The Dunsfold Collection currently has more than 40 Range Rovers covering all four generations, dating from 1969 to 2017. “I’d been aware of the Collection for years,” says Pusey, “and got to know Philip Bashall, the Collection’s curator, well. It was his father, Brian, who founded the Collection in 1968. I gradually got more and more involved and was instrumental is getting the Collection recognized as a charitable trust.”
It includes the oldest Range Rover (Pusey’s favourite) in existence today, number six of the seven Engineering Prototypes built between 1967 and 1969. Gary loves the first generation of Rovers most, and points out that production of this vehicle went on for 25 years. “The second generation Range Rover remains pretty unloved,” he tells me, “other than among the die-hard enthusiast community — mainly because early in its life it developed a reputation for electrical unreliability.”
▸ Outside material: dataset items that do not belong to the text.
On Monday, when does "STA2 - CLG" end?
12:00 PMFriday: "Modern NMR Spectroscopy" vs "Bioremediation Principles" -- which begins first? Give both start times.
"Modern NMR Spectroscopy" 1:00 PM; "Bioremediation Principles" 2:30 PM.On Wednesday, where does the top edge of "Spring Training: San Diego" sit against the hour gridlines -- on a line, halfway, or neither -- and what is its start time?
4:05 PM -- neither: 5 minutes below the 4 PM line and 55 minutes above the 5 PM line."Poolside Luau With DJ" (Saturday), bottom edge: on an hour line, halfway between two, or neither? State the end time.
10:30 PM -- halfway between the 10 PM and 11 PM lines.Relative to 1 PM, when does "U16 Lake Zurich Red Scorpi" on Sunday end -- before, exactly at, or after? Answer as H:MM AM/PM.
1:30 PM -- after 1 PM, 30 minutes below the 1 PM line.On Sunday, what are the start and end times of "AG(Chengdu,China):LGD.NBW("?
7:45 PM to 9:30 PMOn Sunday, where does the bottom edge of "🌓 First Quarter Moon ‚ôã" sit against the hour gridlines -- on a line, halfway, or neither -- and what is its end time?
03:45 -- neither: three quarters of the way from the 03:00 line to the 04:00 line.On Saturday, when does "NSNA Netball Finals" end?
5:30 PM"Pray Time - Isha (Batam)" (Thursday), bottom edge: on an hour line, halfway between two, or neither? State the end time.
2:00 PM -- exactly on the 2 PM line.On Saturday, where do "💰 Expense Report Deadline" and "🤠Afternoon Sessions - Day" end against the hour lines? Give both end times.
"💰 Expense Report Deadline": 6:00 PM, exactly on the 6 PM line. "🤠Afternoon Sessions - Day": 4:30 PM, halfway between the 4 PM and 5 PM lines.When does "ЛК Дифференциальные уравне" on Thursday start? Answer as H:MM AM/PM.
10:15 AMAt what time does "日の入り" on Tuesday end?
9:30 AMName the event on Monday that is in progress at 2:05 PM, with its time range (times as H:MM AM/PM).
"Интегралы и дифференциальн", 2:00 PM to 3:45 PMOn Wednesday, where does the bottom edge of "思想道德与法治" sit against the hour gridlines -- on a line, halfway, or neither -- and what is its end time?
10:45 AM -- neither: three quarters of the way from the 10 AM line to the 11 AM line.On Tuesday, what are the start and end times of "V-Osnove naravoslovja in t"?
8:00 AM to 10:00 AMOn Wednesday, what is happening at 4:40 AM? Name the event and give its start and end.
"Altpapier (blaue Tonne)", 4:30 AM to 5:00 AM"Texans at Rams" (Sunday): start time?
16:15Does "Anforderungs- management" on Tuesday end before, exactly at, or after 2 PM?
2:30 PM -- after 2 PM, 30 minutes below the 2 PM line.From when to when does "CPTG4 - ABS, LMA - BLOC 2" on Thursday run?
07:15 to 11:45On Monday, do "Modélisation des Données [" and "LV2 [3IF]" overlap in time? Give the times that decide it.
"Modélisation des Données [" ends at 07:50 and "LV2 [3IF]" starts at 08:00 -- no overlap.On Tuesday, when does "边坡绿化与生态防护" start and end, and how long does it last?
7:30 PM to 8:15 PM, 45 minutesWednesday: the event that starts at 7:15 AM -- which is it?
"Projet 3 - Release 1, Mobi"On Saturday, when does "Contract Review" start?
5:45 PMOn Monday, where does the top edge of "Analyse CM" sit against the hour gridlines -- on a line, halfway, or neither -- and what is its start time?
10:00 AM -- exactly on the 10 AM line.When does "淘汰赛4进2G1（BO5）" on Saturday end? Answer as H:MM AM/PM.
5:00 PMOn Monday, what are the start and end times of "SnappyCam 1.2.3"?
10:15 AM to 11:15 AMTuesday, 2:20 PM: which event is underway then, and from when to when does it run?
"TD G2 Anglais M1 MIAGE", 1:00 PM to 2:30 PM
Although Pusey believes that Land Rover has “managed to identify and evolve the core DNA of the vehicle in terms of styling,” he thinks that recent vehicles have been loaded with “too much bling, and their styling DNA has been diluted to a degree because it has been carried over to other models in the Land Rover product range.”
I ask Pusey, why he thinks it is — that while other SUVs can compete with the Range Rover as a vehicle, none come close to being considered an icon (except maybe the Land Cruiser) in the way the Range Rover is.
“I’m not sure anyone really knows the answer,” he says. “Very quickly the Range Rover became a vehicle associated with good taste. I think people started to buy it because of its association with a certain lifestyle — that’s why it became a car that people really wanted to own. When the original Range Rover was launched in the United States in 1986, it had already been in production for 16 years. Charlie Hughes, who was hired by Land Rover to lead the new North American operation, knew instinctively how the vehicle needed to be positioned in that market, and promoted and sold the vehicle exactly on the basis of the aspiration and adventurous lifestyle angle.”
While buying or leasing a brand-new Rover might not be in everyone’s budget, there are other options for those, like Pusey, Brian and Philip Bashall, whose interest can quickly turn into obsession. Pusey’s daily drivers are his beloved and rebuilt 1990 V8 3.9-liter petrol and a 1994 2.5-liter diesel.
“They do everything I need,” he says. “[They] have adequate performance, are tech-free, while being easy and cheap to maintain. The most practical to own is a late-build four-door, but the connoisseur and purist will always choose an early two-door. Various specialists around the world are now remanufacturing these early vehicles with ‘restomod’ improvements that make them far easier to live with as everyday cars as well, because the really early two-doors are pretty agricultural and slow by today’s standards.”